Drucker wird gefunden, alles einwandfrei...

Bekomme beim drucken aber immer ein "Filter failed" in CUPS...

Keine weiteren Fehlermeldungen.. nichts ...

Google schweigt sich da auch aus... Hat irgend jemand eine Quelle oder einen Link für einen funktionierenden Workarround/Anleitung...
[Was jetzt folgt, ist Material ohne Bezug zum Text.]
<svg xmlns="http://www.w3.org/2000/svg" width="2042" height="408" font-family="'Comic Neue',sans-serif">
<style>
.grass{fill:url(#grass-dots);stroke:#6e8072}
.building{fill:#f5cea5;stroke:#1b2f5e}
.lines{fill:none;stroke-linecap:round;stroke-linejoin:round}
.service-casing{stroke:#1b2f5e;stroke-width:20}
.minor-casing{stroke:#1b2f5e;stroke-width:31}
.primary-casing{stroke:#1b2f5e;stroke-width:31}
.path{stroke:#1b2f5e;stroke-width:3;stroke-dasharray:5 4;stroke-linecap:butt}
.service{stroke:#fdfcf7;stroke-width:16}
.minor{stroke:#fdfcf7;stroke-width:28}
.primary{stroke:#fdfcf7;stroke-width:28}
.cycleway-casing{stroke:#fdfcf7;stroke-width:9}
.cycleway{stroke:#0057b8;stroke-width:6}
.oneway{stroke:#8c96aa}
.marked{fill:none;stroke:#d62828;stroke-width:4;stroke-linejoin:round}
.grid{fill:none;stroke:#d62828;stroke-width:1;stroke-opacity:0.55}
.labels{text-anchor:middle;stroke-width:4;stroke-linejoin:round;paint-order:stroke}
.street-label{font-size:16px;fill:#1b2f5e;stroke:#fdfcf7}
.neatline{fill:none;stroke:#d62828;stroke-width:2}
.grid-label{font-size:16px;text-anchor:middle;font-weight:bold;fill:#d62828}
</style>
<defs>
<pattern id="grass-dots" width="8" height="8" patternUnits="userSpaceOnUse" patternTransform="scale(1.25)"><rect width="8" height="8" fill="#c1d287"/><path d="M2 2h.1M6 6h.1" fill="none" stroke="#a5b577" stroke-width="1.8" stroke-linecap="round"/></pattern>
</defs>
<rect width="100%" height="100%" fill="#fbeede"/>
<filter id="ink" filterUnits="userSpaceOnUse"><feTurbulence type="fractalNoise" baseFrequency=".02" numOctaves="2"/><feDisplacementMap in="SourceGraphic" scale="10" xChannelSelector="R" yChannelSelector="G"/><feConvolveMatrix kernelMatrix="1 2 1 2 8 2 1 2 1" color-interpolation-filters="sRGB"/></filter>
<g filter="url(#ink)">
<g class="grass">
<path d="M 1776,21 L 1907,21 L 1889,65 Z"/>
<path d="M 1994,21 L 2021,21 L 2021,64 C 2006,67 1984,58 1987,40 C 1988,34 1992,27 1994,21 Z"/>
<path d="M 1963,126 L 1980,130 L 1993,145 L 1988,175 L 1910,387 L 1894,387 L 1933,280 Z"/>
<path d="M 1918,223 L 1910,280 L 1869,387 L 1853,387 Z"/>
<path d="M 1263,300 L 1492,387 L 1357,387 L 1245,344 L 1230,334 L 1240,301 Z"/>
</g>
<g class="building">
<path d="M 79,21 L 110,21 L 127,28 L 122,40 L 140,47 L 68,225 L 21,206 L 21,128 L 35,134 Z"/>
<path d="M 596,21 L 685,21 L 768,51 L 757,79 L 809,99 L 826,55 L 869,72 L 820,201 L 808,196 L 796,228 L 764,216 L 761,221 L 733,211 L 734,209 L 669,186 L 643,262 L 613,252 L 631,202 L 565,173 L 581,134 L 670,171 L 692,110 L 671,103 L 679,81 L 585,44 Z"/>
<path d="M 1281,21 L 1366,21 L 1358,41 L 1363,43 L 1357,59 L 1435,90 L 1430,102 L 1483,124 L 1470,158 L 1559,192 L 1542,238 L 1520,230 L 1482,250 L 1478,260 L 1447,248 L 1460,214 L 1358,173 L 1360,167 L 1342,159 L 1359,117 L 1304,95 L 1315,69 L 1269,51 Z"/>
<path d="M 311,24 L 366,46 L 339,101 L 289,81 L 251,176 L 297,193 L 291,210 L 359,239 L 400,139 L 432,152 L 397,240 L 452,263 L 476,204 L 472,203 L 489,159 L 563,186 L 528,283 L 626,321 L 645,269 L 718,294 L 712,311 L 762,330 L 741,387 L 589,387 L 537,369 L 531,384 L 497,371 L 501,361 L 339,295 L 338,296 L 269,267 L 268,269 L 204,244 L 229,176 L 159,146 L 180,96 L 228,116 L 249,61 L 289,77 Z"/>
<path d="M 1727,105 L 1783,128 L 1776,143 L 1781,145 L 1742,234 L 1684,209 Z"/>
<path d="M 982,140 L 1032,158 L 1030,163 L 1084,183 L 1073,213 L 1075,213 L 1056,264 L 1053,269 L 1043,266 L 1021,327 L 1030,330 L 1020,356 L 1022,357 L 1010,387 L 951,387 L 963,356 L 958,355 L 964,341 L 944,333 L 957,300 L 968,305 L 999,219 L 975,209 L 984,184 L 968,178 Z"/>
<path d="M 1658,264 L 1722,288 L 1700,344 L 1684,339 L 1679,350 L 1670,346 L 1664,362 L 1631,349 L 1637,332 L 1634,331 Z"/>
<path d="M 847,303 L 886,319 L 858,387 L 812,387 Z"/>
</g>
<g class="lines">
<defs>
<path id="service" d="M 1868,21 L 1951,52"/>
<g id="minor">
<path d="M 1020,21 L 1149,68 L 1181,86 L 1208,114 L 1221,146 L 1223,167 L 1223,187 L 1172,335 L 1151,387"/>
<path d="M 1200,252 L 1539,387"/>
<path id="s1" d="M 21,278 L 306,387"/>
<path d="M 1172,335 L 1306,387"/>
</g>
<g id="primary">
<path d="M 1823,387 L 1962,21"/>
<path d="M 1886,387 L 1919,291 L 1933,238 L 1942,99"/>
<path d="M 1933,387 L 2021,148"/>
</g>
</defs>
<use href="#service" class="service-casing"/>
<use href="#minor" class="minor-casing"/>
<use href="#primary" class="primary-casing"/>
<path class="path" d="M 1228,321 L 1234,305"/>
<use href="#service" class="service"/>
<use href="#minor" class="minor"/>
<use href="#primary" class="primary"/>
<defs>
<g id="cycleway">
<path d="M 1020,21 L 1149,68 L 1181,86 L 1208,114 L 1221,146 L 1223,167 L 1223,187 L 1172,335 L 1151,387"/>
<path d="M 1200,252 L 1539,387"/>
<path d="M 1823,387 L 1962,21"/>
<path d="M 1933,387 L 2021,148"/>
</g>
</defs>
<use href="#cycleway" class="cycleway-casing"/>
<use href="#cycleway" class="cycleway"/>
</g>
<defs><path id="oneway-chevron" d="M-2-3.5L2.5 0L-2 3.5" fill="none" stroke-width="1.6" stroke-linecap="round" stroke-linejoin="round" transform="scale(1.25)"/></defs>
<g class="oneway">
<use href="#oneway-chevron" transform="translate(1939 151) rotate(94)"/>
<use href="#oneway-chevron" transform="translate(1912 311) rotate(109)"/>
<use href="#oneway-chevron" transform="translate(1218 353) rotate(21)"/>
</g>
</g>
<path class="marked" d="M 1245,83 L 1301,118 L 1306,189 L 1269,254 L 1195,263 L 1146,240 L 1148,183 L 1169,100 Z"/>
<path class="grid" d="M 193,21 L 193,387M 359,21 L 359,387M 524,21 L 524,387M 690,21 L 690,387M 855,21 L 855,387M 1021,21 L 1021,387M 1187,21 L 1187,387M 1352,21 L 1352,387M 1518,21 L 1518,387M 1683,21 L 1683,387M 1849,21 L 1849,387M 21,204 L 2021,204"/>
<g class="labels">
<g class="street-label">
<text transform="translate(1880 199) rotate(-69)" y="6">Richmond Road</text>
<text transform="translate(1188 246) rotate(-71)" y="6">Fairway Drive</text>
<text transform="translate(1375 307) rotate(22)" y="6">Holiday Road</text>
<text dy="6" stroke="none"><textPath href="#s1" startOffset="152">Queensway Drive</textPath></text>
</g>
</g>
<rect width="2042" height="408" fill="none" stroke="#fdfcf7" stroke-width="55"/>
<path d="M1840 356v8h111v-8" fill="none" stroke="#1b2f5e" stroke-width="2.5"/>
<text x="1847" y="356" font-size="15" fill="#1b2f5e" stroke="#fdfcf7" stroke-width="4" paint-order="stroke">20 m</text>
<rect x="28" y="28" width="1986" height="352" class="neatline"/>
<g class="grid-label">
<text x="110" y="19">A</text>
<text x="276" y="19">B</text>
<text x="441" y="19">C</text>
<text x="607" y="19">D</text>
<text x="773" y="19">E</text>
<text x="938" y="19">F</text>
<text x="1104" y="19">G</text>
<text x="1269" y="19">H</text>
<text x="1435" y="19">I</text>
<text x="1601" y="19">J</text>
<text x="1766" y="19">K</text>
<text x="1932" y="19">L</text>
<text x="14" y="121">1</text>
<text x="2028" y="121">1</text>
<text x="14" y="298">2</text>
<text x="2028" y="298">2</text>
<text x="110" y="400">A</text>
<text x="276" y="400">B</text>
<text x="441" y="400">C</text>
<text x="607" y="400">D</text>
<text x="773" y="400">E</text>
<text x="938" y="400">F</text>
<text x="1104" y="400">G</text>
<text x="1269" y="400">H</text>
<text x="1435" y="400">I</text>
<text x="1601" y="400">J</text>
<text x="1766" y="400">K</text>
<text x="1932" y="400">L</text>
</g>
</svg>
Wäre sehr dankbar  :Smile: 

Grüße aus dem Oberbergischen udn Dank im voraus

ThorstenLast edited by wirkzeit on Fri Apr 17, 2015 7:44 pm; edited 3 times in total

----------

## schmidicom

So aus dem Stegreif würde ich mal vermuten das der "Filter" (aus der von dir verlinkten Anleitung) nicht da liegt oder der Treiber (also die PPD-Datei) ihn sucht oder er funktioniert einfach nicht.

----------

## wirkzeit

 *schmidicom wrote:*   

> So aus dem Stegreif würde ich mal vermuten das der "Filter" (aus der von dir verlinkten Anleitung) nicht da liegt oder der Treiber (also die PPD-Datei) ihn sucht oder er funktioniert einfach nicht.

 

Hallöchen,

also der Filter ist definitiv auffindbar sonst ist die Meldung in Cups ein Fehler mit Missing & Path! (Auch schon ausprobiert). Die ppd Datei habe ich über cups eingebunden und wird auch nicht im log bemängelt.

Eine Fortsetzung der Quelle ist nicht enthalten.